Render every line of the records below as a JSON array of strings, one string per line, omitting blank lines.
———
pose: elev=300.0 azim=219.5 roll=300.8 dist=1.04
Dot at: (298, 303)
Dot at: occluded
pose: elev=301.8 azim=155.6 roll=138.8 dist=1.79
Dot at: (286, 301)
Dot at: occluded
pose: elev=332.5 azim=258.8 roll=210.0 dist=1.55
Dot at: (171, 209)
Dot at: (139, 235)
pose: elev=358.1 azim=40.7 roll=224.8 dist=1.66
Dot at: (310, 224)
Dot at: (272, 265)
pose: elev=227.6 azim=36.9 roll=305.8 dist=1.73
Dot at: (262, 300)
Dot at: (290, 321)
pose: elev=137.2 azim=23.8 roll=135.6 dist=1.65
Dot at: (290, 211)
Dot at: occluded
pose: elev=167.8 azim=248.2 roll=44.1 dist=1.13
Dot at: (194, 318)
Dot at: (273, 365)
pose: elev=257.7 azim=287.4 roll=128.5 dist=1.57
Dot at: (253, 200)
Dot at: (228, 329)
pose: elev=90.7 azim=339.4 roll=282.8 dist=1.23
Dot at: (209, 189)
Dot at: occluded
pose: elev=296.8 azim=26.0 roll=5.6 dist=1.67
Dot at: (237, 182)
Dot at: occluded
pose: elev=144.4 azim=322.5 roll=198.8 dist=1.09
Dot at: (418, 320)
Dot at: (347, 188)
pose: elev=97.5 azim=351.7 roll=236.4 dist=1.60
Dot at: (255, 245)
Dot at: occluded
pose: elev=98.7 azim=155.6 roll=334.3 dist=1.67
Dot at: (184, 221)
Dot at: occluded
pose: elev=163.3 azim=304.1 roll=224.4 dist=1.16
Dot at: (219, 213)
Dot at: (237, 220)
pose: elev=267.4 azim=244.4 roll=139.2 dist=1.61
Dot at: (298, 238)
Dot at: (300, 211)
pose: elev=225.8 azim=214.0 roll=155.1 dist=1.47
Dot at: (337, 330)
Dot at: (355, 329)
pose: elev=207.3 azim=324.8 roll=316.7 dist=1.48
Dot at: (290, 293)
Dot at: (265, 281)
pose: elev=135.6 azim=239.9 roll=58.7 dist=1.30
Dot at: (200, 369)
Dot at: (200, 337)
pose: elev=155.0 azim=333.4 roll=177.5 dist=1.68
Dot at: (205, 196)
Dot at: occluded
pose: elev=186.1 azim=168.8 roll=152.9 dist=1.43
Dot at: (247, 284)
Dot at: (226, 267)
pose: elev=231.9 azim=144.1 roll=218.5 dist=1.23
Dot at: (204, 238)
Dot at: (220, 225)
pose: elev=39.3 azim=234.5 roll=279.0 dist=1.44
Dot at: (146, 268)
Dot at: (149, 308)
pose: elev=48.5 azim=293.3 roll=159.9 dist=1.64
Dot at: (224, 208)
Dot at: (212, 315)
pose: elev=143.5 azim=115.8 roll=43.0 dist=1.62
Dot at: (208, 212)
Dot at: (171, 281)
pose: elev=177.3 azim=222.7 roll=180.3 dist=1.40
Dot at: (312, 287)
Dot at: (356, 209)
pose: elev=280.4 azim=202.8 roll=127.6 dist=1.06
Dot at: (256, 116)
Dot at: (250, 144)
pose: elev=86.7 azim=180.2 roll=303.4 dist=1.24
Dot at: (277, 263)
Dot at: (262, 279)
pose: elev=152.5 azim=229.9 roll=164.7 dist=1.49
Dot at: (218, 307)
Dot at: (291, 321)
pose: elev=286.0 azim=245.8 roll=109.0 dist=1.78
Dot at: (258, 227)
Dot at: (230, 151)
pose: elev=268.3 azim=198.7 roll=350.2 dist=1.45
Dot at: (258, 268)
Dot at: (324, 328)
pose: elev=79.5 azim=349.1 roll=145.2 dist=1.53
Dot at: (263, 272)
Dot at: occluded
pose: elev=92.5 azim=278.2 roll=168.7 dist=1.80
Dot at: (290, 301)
———
(FULL OUTPUT):
[
  "pose: elev=300.0 azim=219.5 roll=300.8 dist=1.04",
  "Dot at: (298, 303)",
  "Dot at: occluded",
  "pose: elev=301.8 azim=155.6 roll=138.8 dist=1.79",
  "Dot at: (286, 301)",
  "Dot at: occluded",
  "pose: elev=332.5 azim=258.8 roll=210.0 dist=1.55",
  "Dot at: (171, 209)",
  "Dot at: (139, 235)",
  "pose: elev=358.1 azim=40.7 roll=224.8 dist=1.66",
  "Dot at: (310, 224)",
  "Dot at: (272, 265)",
  "pose: elev=227.6 azim=36.9 roll=305.8 dist=1.73",
  "Dot at: (262, 300)",
  "Dot at: (290, 321)",
  "pose: elev=137.2 azim=23.8 roll=135.6 dist=1.65",
  "Dot at: (290, 211)",
  "Dot at: occluded",
  "pose: elev=167.8 azim=248.2 roll=44.1 dist=1.13",
  "Dot at: (194, 318)",
  "Dot at: (273, 365)",
  "pose: elev=257.7 azim=287.4 roll=128.5 dist=1.57",
  "Dot at: (253, 200)",
  "Dot at: (228, 329)",
  "pose: elev=90.7 azim=339.4 roll=282.8 dist=1.23",
  "Dot at: (209, 189)",
  "Dot at: occluded",
  "pose: elev=296.8 azim=26.0 roll=5.6 dist=1.67",
  "Dot at: (237, 182)",
  "Dot at: occluded",
  "pose: elev=144.4 azim=322.5 roll=198.8 dist=1.09",
  "Dot at: (418, 320)",
  "Dot at: (347, 188)",
  "pose: elev=97.5 azim=351.7 roll=236.4 dist=1.60",
  "Dot at: (255, 245)",
  "Dot at: occluded",
  "pose: elev=98.7 azim=155.6 roll=334.3 dist=1.67",
  "Dot at: (184, 221)",
  "Dot at: occluded",
  "pose: elev=163.3 azim=304.1 roll=224.4 dist=1.16",
  "Dot at: (219, 213)",
  "Dot at: (237, 220)",
  "pose: elev=267.4 azim=244.4 roll=139.2 dist=1.61",
  "Dot at: (298, 238)",
  "Dot at: (300, 211)",
  "pose: elev=225.8 azim=214.0 roll=155.1 dist=1.47",
  "Dot at: (337, 330)",
  "Dot at: (355, 329)",
  "pose: elev=207.3 azim=324.8 roll=316.7 dist=1.48",
  "Dot at: (290, 293)",
  "Dot at: (265, 281)",
  "pose: elev=135.6 azim=239.9 roll=58.7 dist=1.30",
  "Dot at: (200, 369)",
  "Dot at: (200, 337)",
  "pose: elev=155.0 azim=333.4 roll=177.5 dist=1.68",
  "Dot at: (205, 196)",
  "Dot at: occluded",
  "pose: elev=186.1 azim=168.8 roll=152.9 dist=1.43",
  "Dot at: (247, 284)",
  "Dot at: (226, 267)",
  "pose: elev=231.9 azim=144.1 roll=218.5 dist=1.23",
  "Dot at: (204, 238)",
  "Dot at: (220, 225)",
  "pose: elev=39.3 azim=234.5 roll=279.0 dist=1.44",
  "Dot at: (146, 268)",
  "Dot at: (149, 308)",
  "pose: elev=48.5 azim=293.3 roll=159.9 dist=1.64",
  "Dot at: (224, 208)",
  "Dot at: (212, 315)",
  "pose: elev=143.5 azim=115.8 roll=43.0 dist=1.62",
  "Dot at: (208, 212)",
  "Dot at: (171, 281)",
  "pose: elev=177.3 azim=222.7 roll=180.3 dist=1.40",
  "Dot at: (312, 287)",
  "Dot at: (356, 209)",
  "pose: elev=280.4 azim=202.8 roll=127.6 dist=1.06",
  "Dot at: (256, 116)",
  "Dot at: (250, 144)",
  "pose: elev=86.7 azim=180.2 roll=303.4 dist=1.24",
  "Dot at: (277, 263)",
  "Dot at: (262, 279)",
  "pose: elev=152.5 azim=229.9 roll=164.7 dist=1.49",
  "Dot at: (218, 307)",
  "Dot at: (291, 321)",
  "pose: elev=286.0 azim=245.8 roll=109.0 dist=1.78",
  "Dot at: (258, 227)",
  "Dot at: (230, 151)",
  "pose: elev=268.3 azim=198.7 roll=350.2 dist=1.45",
  "Dot at: (258, 268)",
  "Dot at: (324, 328)",
  "pose: elev=79.5 azim=349.1 roll=145.2 dist=1.53",
  "Dot at: (263, 272)",
  "Dot at: occluded",
  "pose: elev=92.5 azim=278.2 roll=168.7 dist=1.80",
  "Dot at: (290, 301)"
]